Perhaps the reason for the popularity of Graphic Novels is the greater flexibility they offer for storytelling; they provide a platform to express thought in a severally layered fashion, i.e, in both art and words. The Graphic Novel, as a genre, is taken very seriously in the West, with hundreds of millions of dollars in sales every year. They’ve also repeatedly attracted the fancy of Hollywood, where comic book crossover movies are raking in the dollars with every release — for example, most recently Thor II: The Dark World, which grossed close to $630 million worldwide.

In India, however, despite the large fan following for international comics, indigenous comics have only now begun to shed their Tinkle-AmarChitraKatha-ChachaChoudhary shell.

“Today, the Graphic Novel industry in India has its own target audience and is gathering a dedicated readership from India and abroad for the kind of stories and art form being created in our country,” says Surej Salim of DI Comics.

DI Comics was born out of Digitally Inspired Media, a Chennai-based digital marketing company. They bring out a variety of Graphic Novel-based art, from character sketches, mascots, illustrations, to game art and storyboards.
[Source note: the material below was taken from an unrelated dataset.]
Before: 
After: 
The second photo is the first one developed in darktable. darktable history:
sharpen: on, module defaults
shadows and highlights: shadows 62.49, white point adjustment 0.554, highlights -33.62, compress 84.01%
When asked about the scope in the Graphic Novel industry as a career choice for young people, Salim is convinced that it is “huge!” He goes on to talk about their firm’s recent participation in the “Comic Con” (an international convention dedicated to the Graphic Novel/Comic Book industry) in Mumbai. “We came across a lot of young and talented people with amazing skill sets,” he says. “In this industry, if you can create a strong work portfolio and showcase your talent, you definitely will be noticed and the scope just gets bigger and better from there.”

Growing opportunities

The industry, despite the recent spurt of growth in readership, is still, however, nascent, and for many enthusiasts it represents an exciting time to indulge in making comics. Audiences are looking beyond the regular superhero fare and into more unique stories that reflect the local landscape. Although bigger publishers are yet to fully embrace the graphic novel, the Delhi-based illustrator Vidyun believes that there are “several independent publishers emerging with intent to widen the kind of content that comics deal with.” She is working with writers and artists herself to bring out independently published comics under the banner, “Captain Bijli”. “This will hopefully give rise to new frontiers and debates,” she says.

Shruti also believes that once artists with decent marketing and publishing resources produce a good body of work, the “cult” status is inevitable. “I think academia is going to embrace comics a lot more than it does now,” she says. It is only a matter of time, according to Shruti, before people start picking up graphic novels with the same “care and cherry-picked concern” that they reserve for fiction.

Comic books are now a literary format in their own right, and can no longer be termed as mere recreational reading. A combined passion for storytelling and the arts is what you need for an exciting career in Graphic Novels. “It’s exhilarating to be able to create something from scratch,” says Surej. “To see fans react and believe in your story keeps you going!”